Chapter 10 Flashcards
(11 cards)
How do many atheists today think of Hume?
They view him as a hero because he rejected Christianity; they see him as a mascot for skepticism against religion.
What question does representationalism raise?
How do you know the idea in your head accurately represents what is actually in the world? How can we know our senses are actually telling the truth?
What was Hume’s “science of man”? What was Hume trying to discover with this science?
Hume’s “science of man” was the application of Newton’s experimental method to humans. He wanted to answer the question: what can mankind know?
What “scientific law” does Hume come up with in regards to his science of man? What is this view called?
All knowledge begins with sense perception. This view is called empiricism.
What does Hume call “the whimsical condition of mankind?”

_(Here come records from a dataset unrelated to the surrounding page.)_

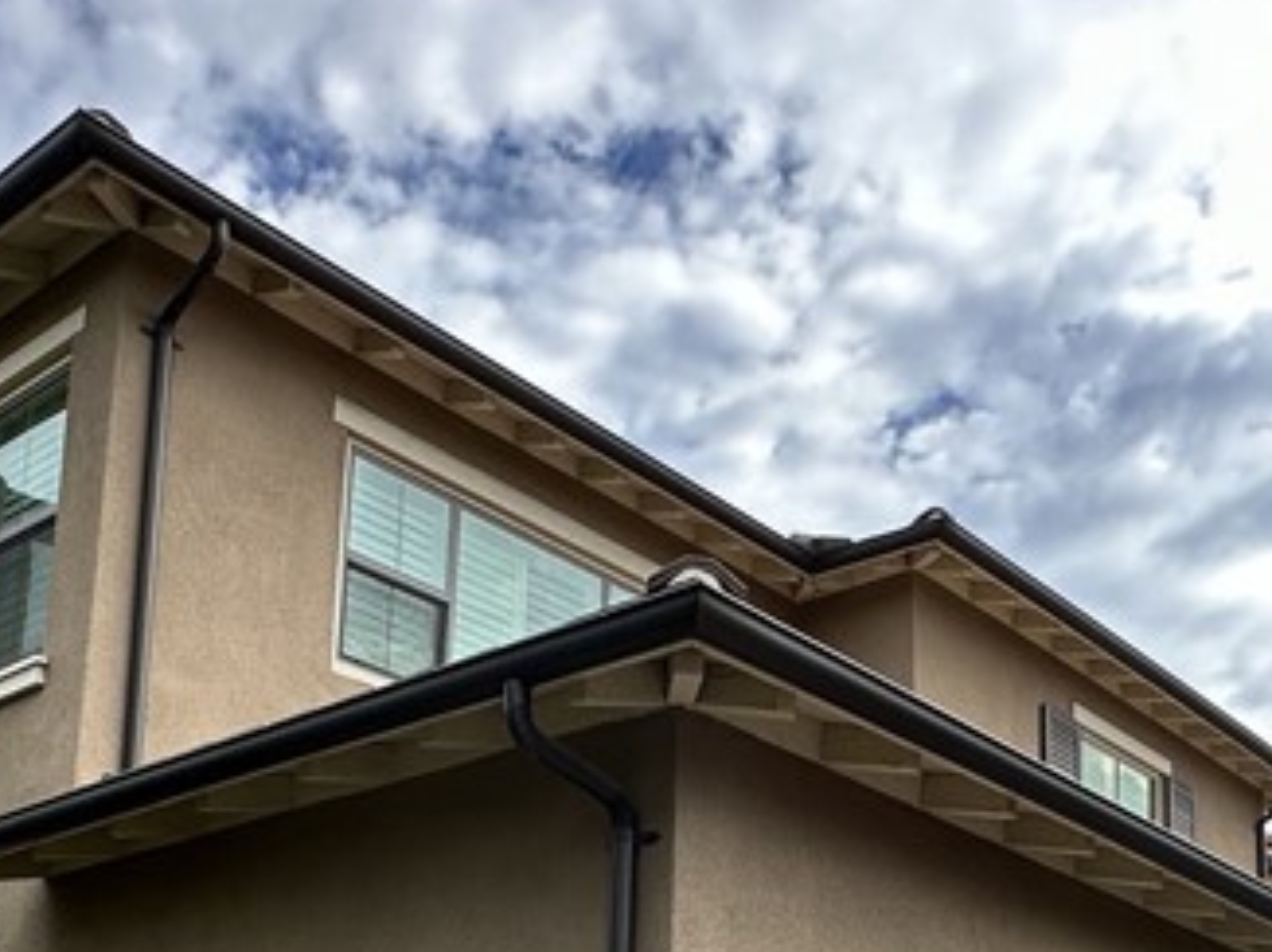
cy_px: 1003
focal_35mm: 44
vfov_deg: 30.0
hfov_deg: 42.8
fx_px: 1616
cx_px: 757
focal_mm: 2.22
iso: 50
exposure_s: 1/707
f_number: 2.2
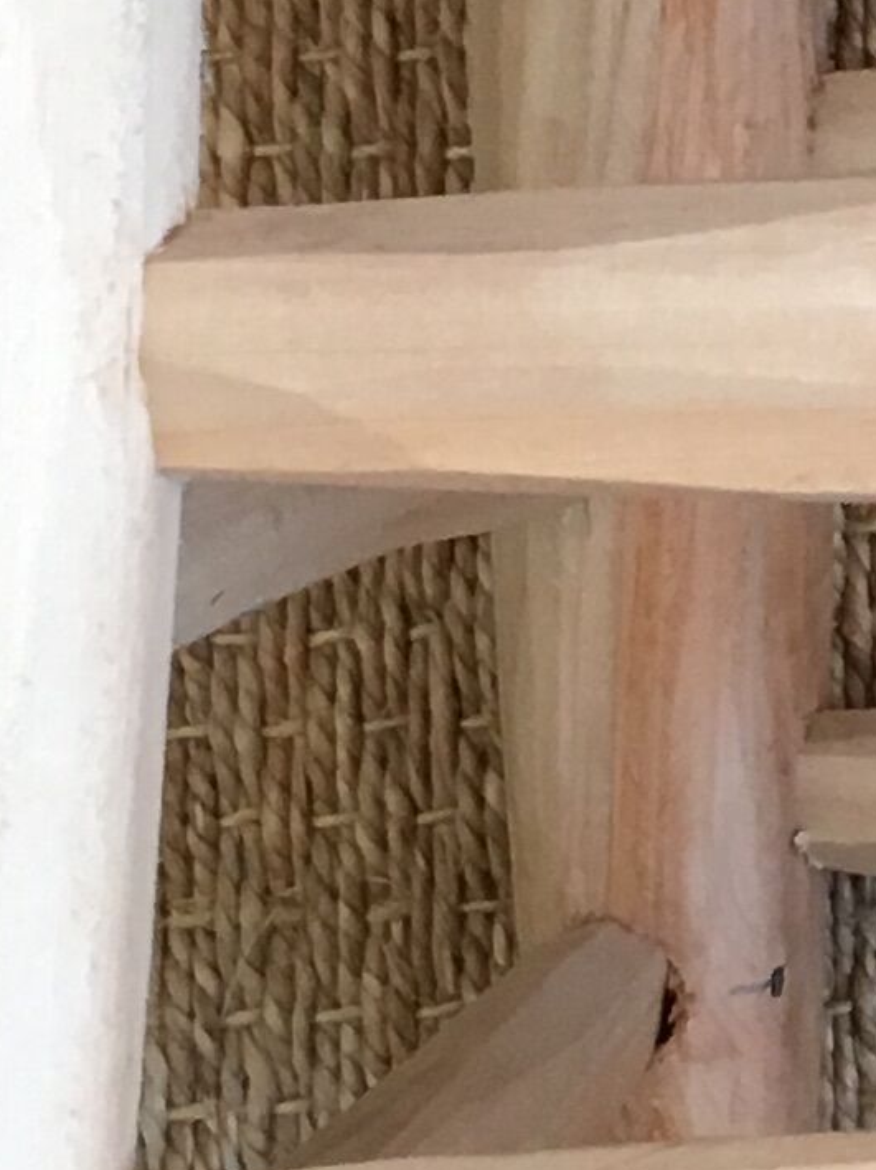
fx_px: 5572
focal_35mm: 165
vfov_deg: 11.9
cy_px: 256
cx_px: 1638
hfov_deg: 8.6
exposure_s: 1/33
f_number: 2.2
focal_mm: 4.15
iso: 64
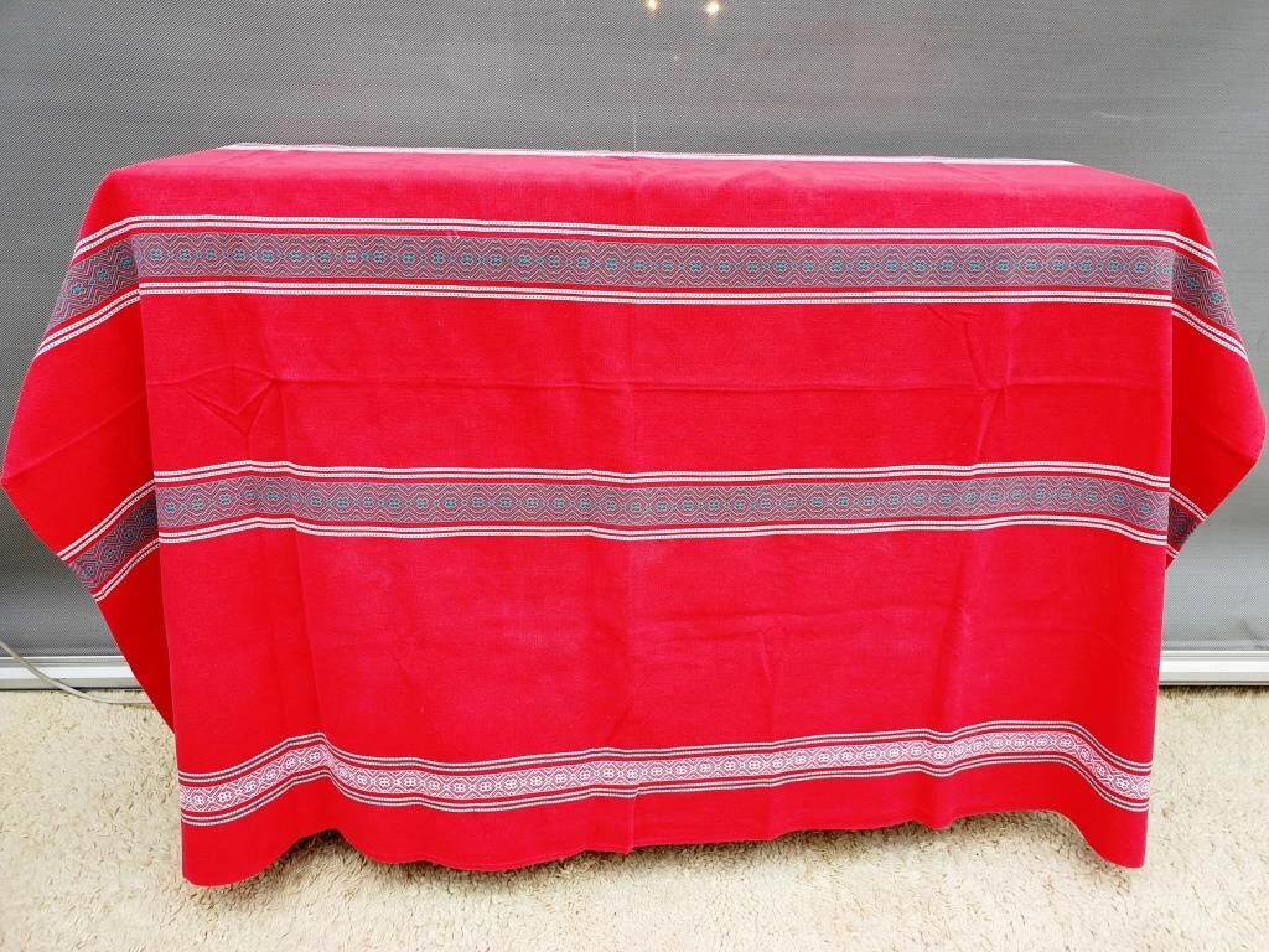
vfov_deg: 53.1
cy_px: 476
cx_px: 634
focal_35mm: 26
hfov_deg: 67.3
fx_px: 953
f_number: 2.4
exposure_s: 1/102
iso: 50
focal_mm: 4.3
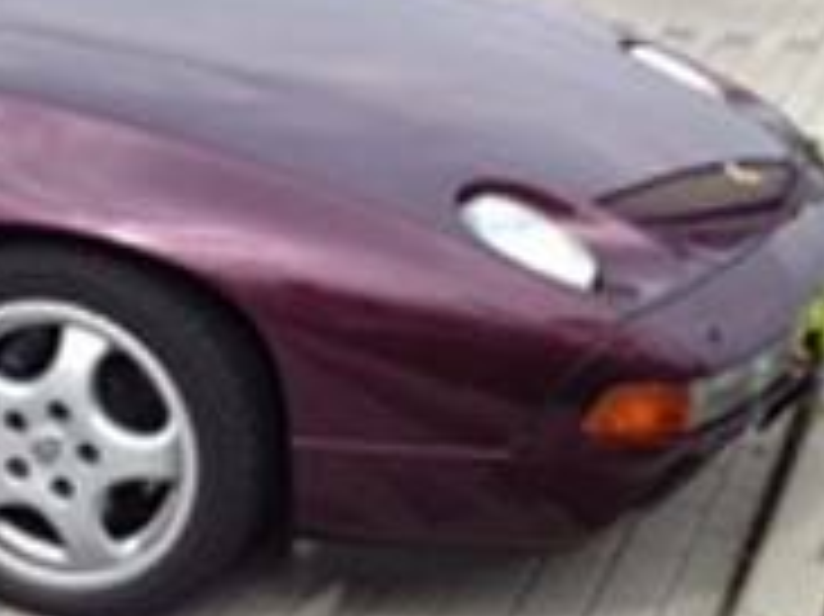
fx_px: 2189
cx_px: -104
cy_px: 180
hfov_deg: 20.3
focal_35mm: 92
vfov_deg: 16.0
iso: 50
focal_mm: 4.28
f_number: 2.4
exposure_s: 1/673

We have no rational reason to believe in reality or an external world, yet we can’t help believing in it.
Hume found that we can’t make a rational argument for why reason is reliable. Why?
By using reason to make the argument, one is making a circular argument” you’re assuming reason works to even make the argument.
Hume writes that all objects of human reason may naturally be divided into two kinds, “Relations of ideas” and “Matters of fact”. What is the difference between these two categories?
Relations of ideas consists of everything that is intuitively certain, e.g., 2 + 2 = 4. Matters of fact, on the other hand, are ideas you have reasoned to because of past experience, such as “the sun will rise tomorrow” or “the fire is hot”.
Hume observes that all reasonings concerning matters of fact seem to be founded on the relationship between cause and effect. What problem does Hume see in this?
We never actually see what the cause really is. E.g., we know that when one billiard ball knocks into a second one, the second moves. But we can’t actually know that the first billiard ball causes this; it could be a coincidence.
Hume asks the reader to imagine a full-functioning person brought into the world all of a sudden. What does he say this person’s reaction would be to cause and effect?
He writes they would see merely a successions of events without discerning cause and effect. This is because experience enables you to see cause and effect, not reason.
What does Hume conclude about all matters of fact from his observation of cause and effect?
All matters of fact are derived merely from the conjunction of one object and another.
For Hume, what are the only proper objects of knowledge and demonstration? What does he call all other subjects?
The science of qunatity and number. All other subjects beyond these, he calls mere “sophistry and illusion.”